Worried about methyl iodide
Re “Strawberry fields forever” (SN&R Editorial, June 24):
Thank you so much for your editorial against methyl iodide.
As a rural resident who has watched my neighbors, especially their kids, get sick from methyl bromide/chloropicrin fumigations, we are all terrified that this fumigant is getting shoved into our neighborhoods without one concern about our health and safety. Your courage to print the truth (follow the money!) is greatly appreciated by my entire community in Santa Barbara County.
Agitate to save teachers
Re “Pink slip yearbook” by Cosmo Garvin, Rachel Leibrock and Nick Miller (SN&R Feature, June 17):
Many teachers and teacher’s aides have been given a pink slip. It is too bad that California doesn’t put education as one of its priorities.
There is a need to recruit minorities in general. It is the students who really suffer the most. Their parents pay taxes to receive the best education for their children, and if the district cannot provide it, what can they do? They say there is no money … where does the money go to?
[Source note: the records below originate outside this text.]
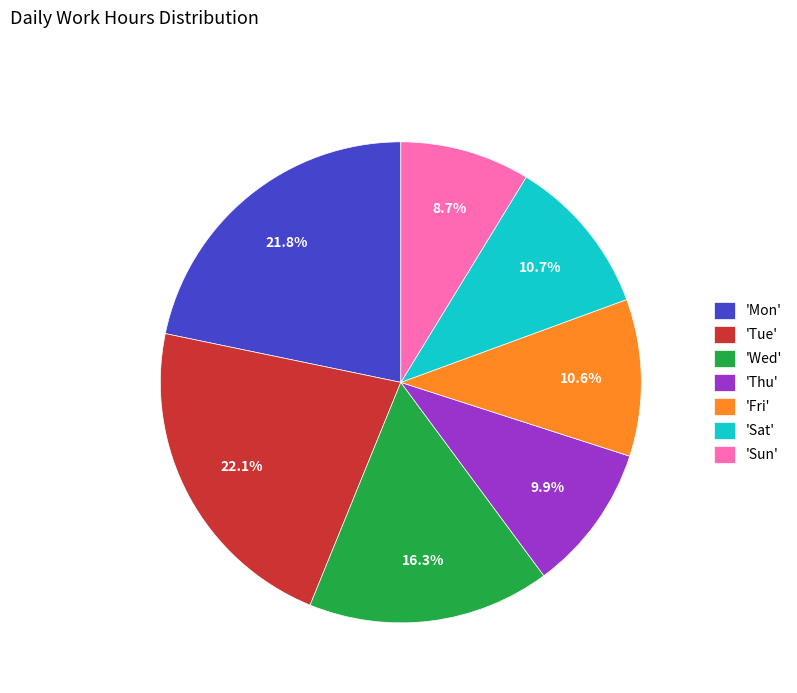

To the nearest percent, what is the average slice percentage?

14%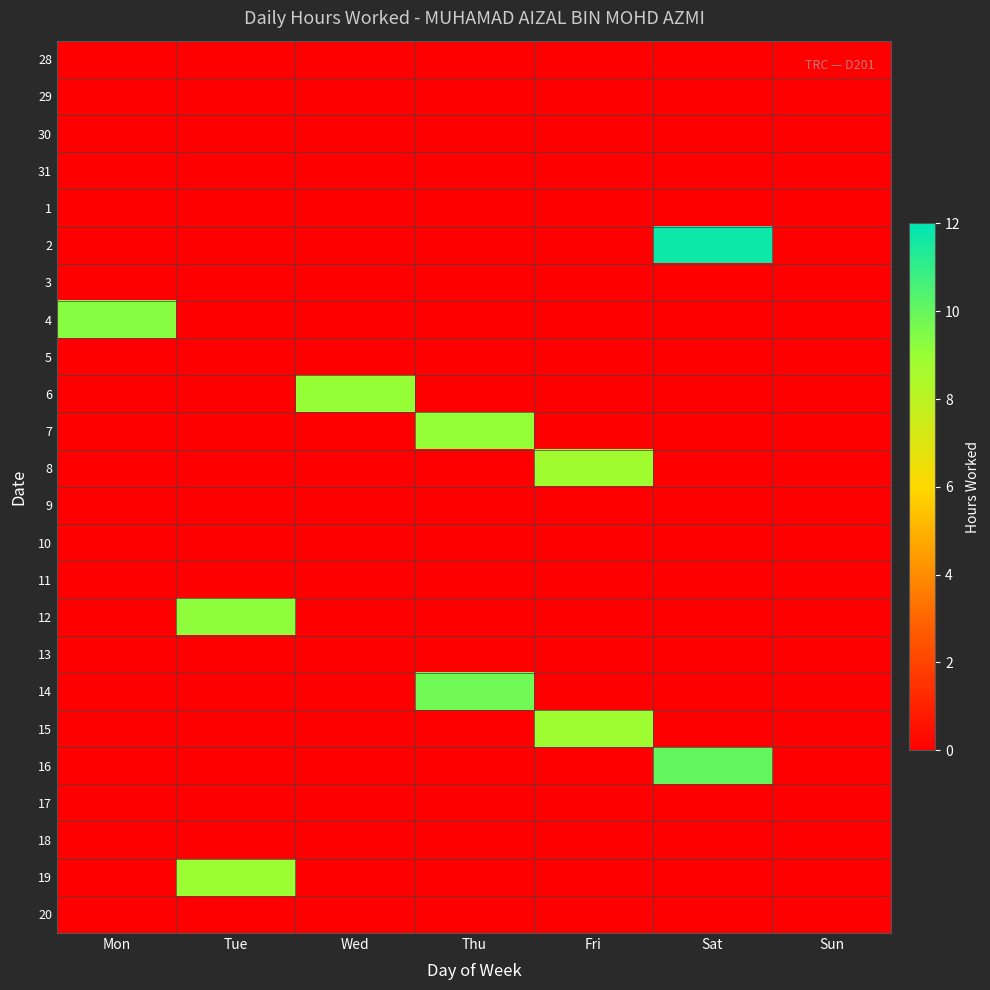

Reading left to right, what are all the values shown in this chart?

28: Mon=0.0	Tue=0.0	Wed=0.0	Thu=0.0	Fri=0.0	Sat=0.0	Sun=0.0
29: Mon=0.0	Tue=0.0	Wed=0.0	Thu=0.0	Fri=0.0	Sat=0.0	Sun=0.0
30: Mon=0.0	Tue=0.0	Wed=0.0	Thu=0.0	Fri=0.0	Sat=0.0	Sun=0.0
31: Mon=0.0	Tue=0.0	Wed=0.0	Thu=0.0	Fri=0.0	Sat=0.0	Sun=0.0
1: Mon=0.0	Tue=0.0	Wed=0.0	Thu=0.0	Fri=0.0	Sat=0.0	Sun=0.0
2: Mon=0.0	Tue=0.0	Wed=0.0	Thu=0.0	Fri=0.0	Sat=11.7	Sun=0.0
3: Mon=0.0	Tue=0.0	Wed=0.0	Thu=0.0	Fri=0.0	Sat=0.0	Sun=0.0
4: Mon=9.3	Tue=0.0	Wed=0.0	Thu=0.0	Fri=0.0	Sat=0.0	Sun=0.0
5: Mon=0.0	Tue=0.0	Wed=0.0	Thu=0.0	Fri=0.0	Sat=0.0	Sun=0.0
6: Mon=0.0	Tue=0.0	Wed=9.0	Thu=0.0	Fri=0.0	Sat=0.0	Sun=0.0
7: Mon=0.0	Tue=0.0	Wed=0.0	Thu=9.1	Fri=0.0	Sat=0.0	Sun=0.0
8: Mon=0.0	Tue=0.0	Wed=0.0	Thu=0.0	Fri=8.8	Sat=0.0	Sun=0.0
9: Mon=0.0	Tue=0.0	Wed=0.0	Thu=0.0	Fri=0.0	Sat=0.0	Sun=0.0
10: Mon=0.0	Tue=0.0	Wed=0.0	Thu=0.0	Fri=0.0	Sat=0.0	Sun=0.0
11: Mon=0.0	Tue=0.0	Wed=0.0	Thu=0.0	Fri=0.0	Sat=0.0	Sun=0.0
12: Mon=0.0	Tue=9.2	Wed=0.0	Thu=0.0	Fri=0.0	Sat=0.0	Sun=0.0
13: Mon=0.0	Tue=0.0	Wed=0.0	Thu=0.0	Fri=0.0	Sat=0.0	Sun=0.0
14: Mon=0.0	Tue=0.0	Wed=0.0	Thu=9.8	Fri=0.0	Sat=0.0	Sun=0.0
15: Mon=0.0	Tue=0.0	Wed=0.0	Thu=0.0	Fri=8.8	Sat=0.0	Sun=0.0
16: Mon=0.0	Tue=0.0	Wed=0.0	Thu=0.0	Fri=0.0	Sat=10.0	Sun=0.0
17: Mon=0.0	Tue=0.0	Wed=0.0	Thu=0.0	Fri=0.0	Sat=0.0	Sun=0.0
18: Mon=0.0	Tue=0.0	Wed=0.0	Thu=0.0	Fri=0.0	Sat=0.0	Sun=0.0
19: Mon=0.0	Tue=8.9	Wed=0.0	Thu=0.0	Fri=0.0	Sat=0.0	Sun=0.0
20: Mon=0.0	Tue=0.0	Wed=0.0	Thu=0.0	Fri=0.0	Sat=0.0	Sun=0.0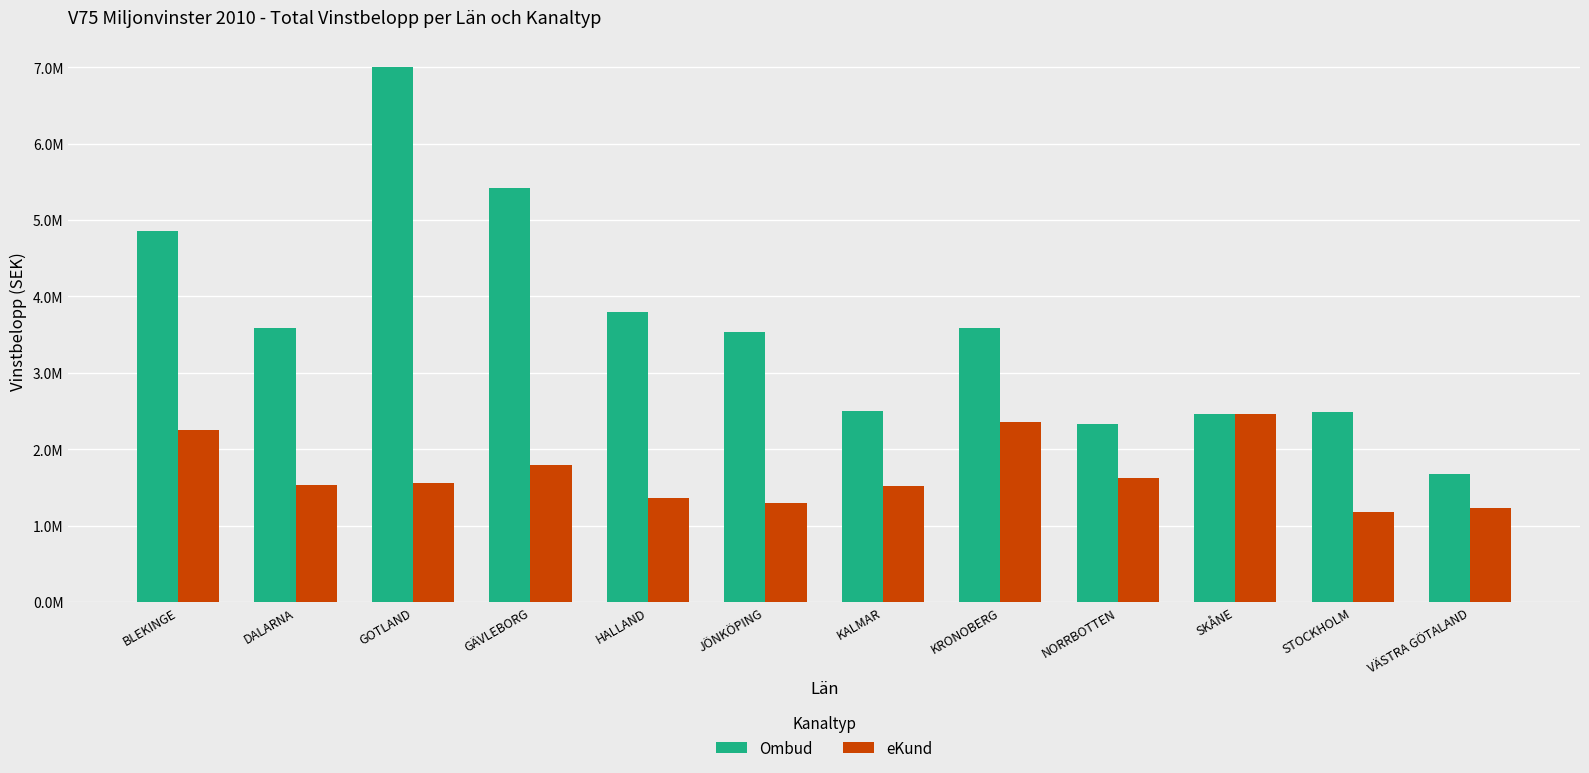

Reading left to right, extract all data points from this chart.

Ombud: 4853767	3590307	7009817	5420507	3798990	3530555	2502531	3590307	2331035	2467256	2492434	1670831
eKund: 2249375	1526010	1559064	1799753	1362508	1292772	1516510	2355465	1620353	2465380	1175766	1233790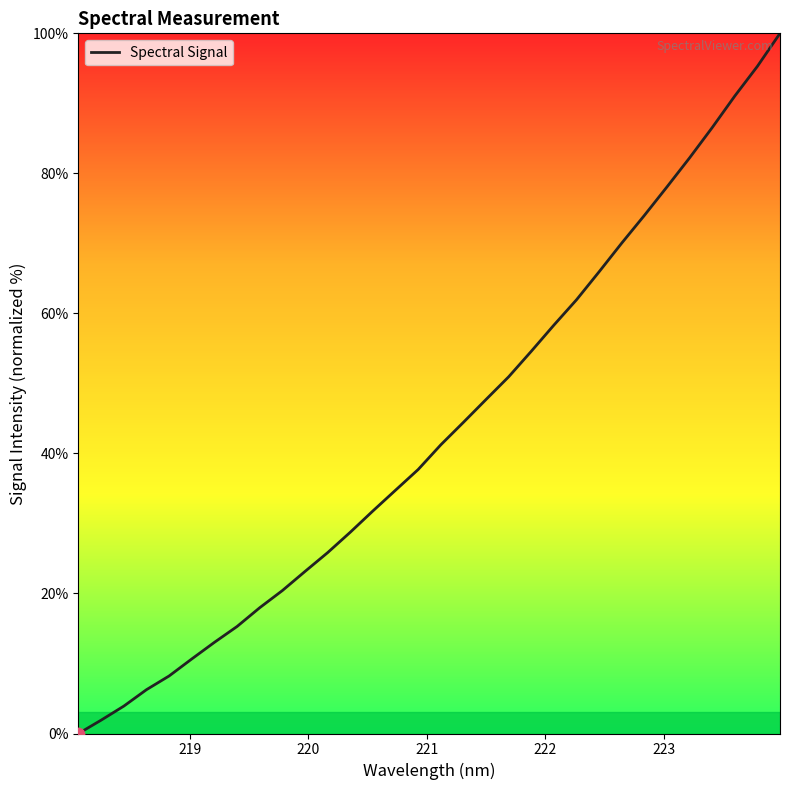

What is the difference between the maximum and minimum values?

100.0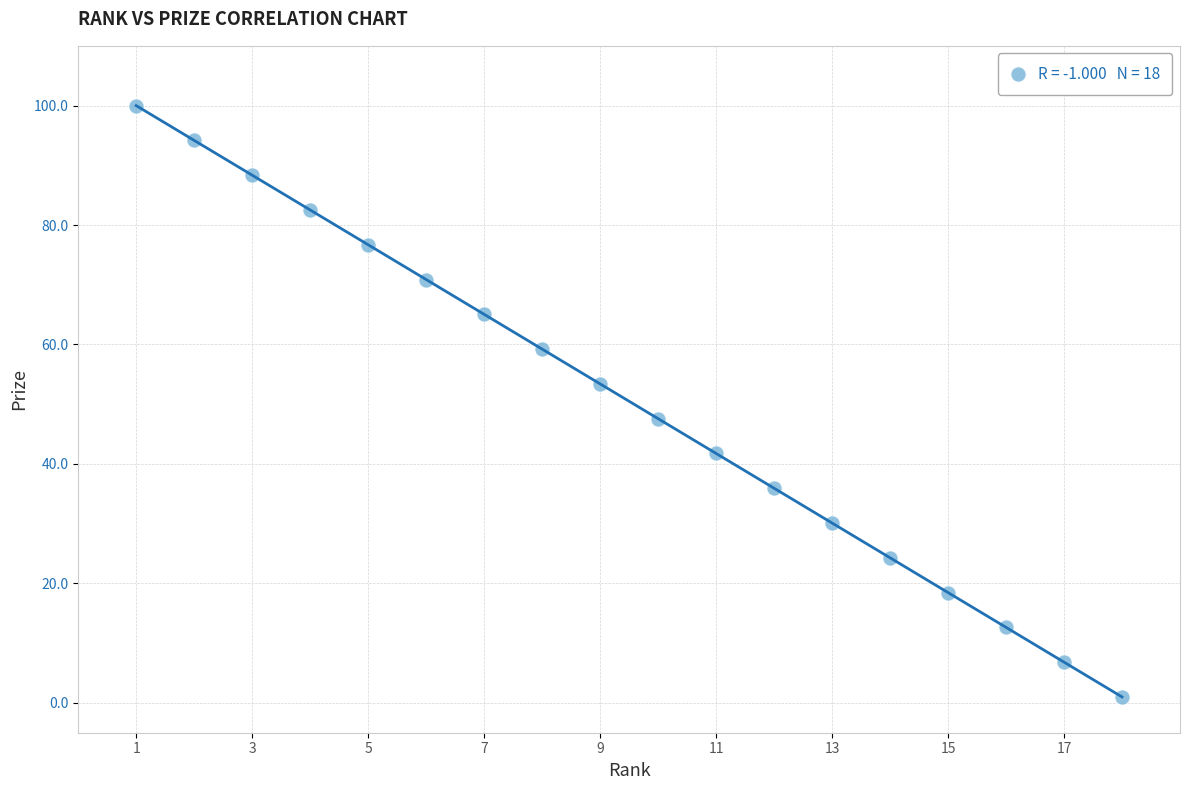

What is the range of X values (max minus min)?

17.0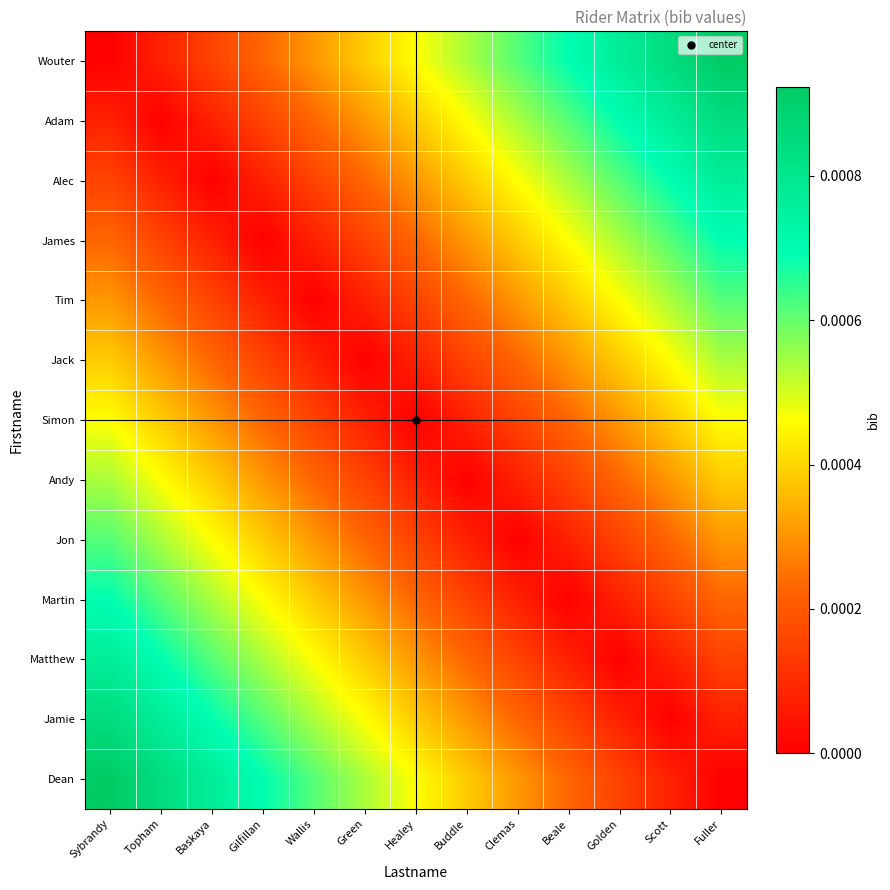

Reading right to left, extract all data points from this chart.

Wouter: Fuller=0.0	Scott=0.0	Golden=0.0	Beale=0.0	Clemas=0.0	Buddle=0.0	Healey=0.0	Green=0.0	Wallis=0.0	Gilfillan=0.0	Baskaya=0.0	Topham=0.0	Sybrandy=0.0
Adam: Fuller=0.0	Scott=0.0	Golden=0.0	Beale=0.0	Clemas=0.0	Buddle=0.0	Healey=0.0	Green=0.0	Wallis=0.0	Gilfillan=0.0	Baskaya=0.0	Topham=0.0	Sybrandy=0.0
Alec: Fuller=0.0	Scott=0.0	Golden=0.0	Beale=0.0	Clemas=0.0	Buddle=0.0	Healey=0.0	Green=0.0	Wallis=0.0	Gilfillan=0.0	Baskaya=0.0	Topham=0.0	Sybrandy=0.0
James: Fuller=0.0	Scott=0.0	Golden=0.0	Beale=0.0	Clemas=0.0	Buddle=0.0	Healey=0.0	Green=0.0	Wallis=0.0	Gilfillan=0.0	Baskaya=0.0	Topham=0.0	Sybrandy=0.0
Tim: Fuller=0.0	Scott=0.0	Golden=0.0	Beale=0.0	Clemas=0.0	Buddle=0.0	Healey=0.0	Green=0.0	Wallis=0.0	Gilfillan=0.0	Baskaya=0.0	Topham=0.0	Sybrandy=0.0
Jack: Fuller=0.0	Scott=0.0	Golden=0.0	Beale=0.0	Clemas=0.0	Buddle=0.0	Healey=0.0	Green=0.0	Wallis=0.0	Gilfillan=0.0	Baskaya=0.0	Topham=0.0	Sybrandy=0.0
Simon: Fuller=0.0	Scott=0.0	Golden=0.0	Beale=0.0	Clemas=0.0	Buddle=0.0	Healey=0.0	Green=0.0	Wallis=0.0	Gilfillan=0.0	Baskaya=0.0	Topham=0.0	Sybrandy=0.0
Andy: Fuller=0.0	Scott=0.0	Golden=0.0	Beale=0.0	Clemas=0.0	Buddle=0.0	Healey=0.0	Green=0.0	Wallis=0.0	Gilfillan=0.0	Baskaya=0.0	Topham=0.0	Sybrandy=0.0
Jon: Fuller=0.0	Scott=0.0	Golden=0.0	Beale=0.0	Clemas=0.0	Buddle=0.0	Healey=0.0	Green=0.0	Wallis=0.0	Gilfillan=0.0	Baskaya=0.0	Topham=0.0	Sybrandy=0.0
Martin: Fuller=0.0	Scott=0.0	Golden=0.0	Beale=0.0	Clemas=0.0	Buddle=0.0	Healey=0.0	Green=0.0	Wallis=0.0	Gilfillan=0.0	Baskaya=0.0	Topham=0.0	Sybrandy=0.0
Matthew: Fuller=0.0	Scott=0.0	Golden=0.0	Beale=0.0	Clemas=0.0	Buddle=0.0	Healey=0.0	Green=0.0	Wallis=0.0	Gilfillan=0.0	Baskaya=0.0	Topham=0.0	Sybrandy=0.0
Jamie: Fuller=0.0	Scott=0.0	Golden=0.0	Beale=0.0	Clemas=0.0	Buddle=0.0	Healey=0.0	Green=0.0	Wallis=0.0	Gilfillan=0.0	Baskaya=0.0	Topham=0.0	Sybrandy=0.0
Dean: Fuller=0.0	Scott=0.0	Golden=0.0	Beale=0.0	Clemas=0.0	Buddle=0.0	Healey=0.0	Green=0.0	Wallis=0.0	Gilfillan=0.0	Baskaya=0.0	Topham=0.0	Sybrandy=0.0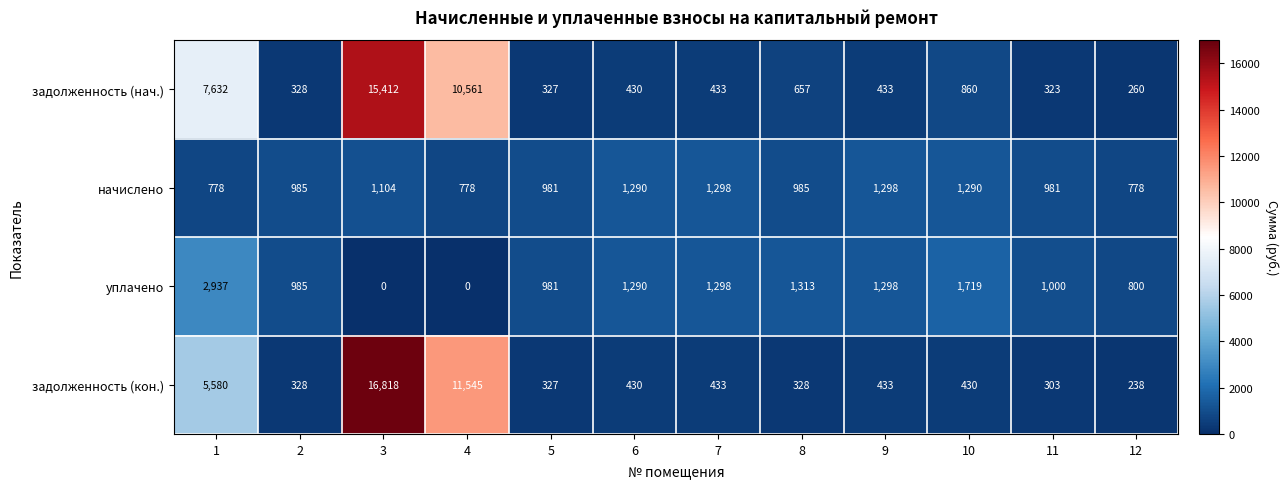

The value of начислено at 4 is 474. True or false?

False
Teachers have to buy their own supplies to make things better. Some schools have three vice principals. Is that really necessary?
There are teachers and aides who really care, and these are the jobs we need to save. If your son or daughter had a favorite teacher, then write to your local school district and tell them. Let’s save those who care!
Bandi E. Fong
Truth about teachers
Thank you for these two articles regarding our public servants. What different rhetoric than is generally bandied about.
The most appalling attitude—one I was not aware existed—was contained in the “Pink slip” article. That there are parents and others who believe teachers are part-time employees with cushy jobs was shocking to me. As the sister of three teachers, I know how hard they work and about the commitment it takes to help children learn. What a daunting task to stay focused on teaching while encountering this negative attitude and with the prospect of unemployment looming.
To all those teachers who received pink slips as a parting gift for a year (or years) of challenging difficult work, my hope is that you will be welcomed back soon to a more fiscally stable school system.
Programs for timed-out teens
Re “Timed-out teens” by Seth Sandronsky (SN&R Frontlines, June 17):
This article is ill-informed. While the issue is real and decently described, the author shows little understanding of the system and its services. Scapegoating the government is convenient, but it’s lazy.
Do yourself the favor of researching the Independent Living Program in our state. Interview a county ILP coordinator. Find out what they really do to work with the kids in their community. Your article would have been more meaningful and honest if you’d done more homework.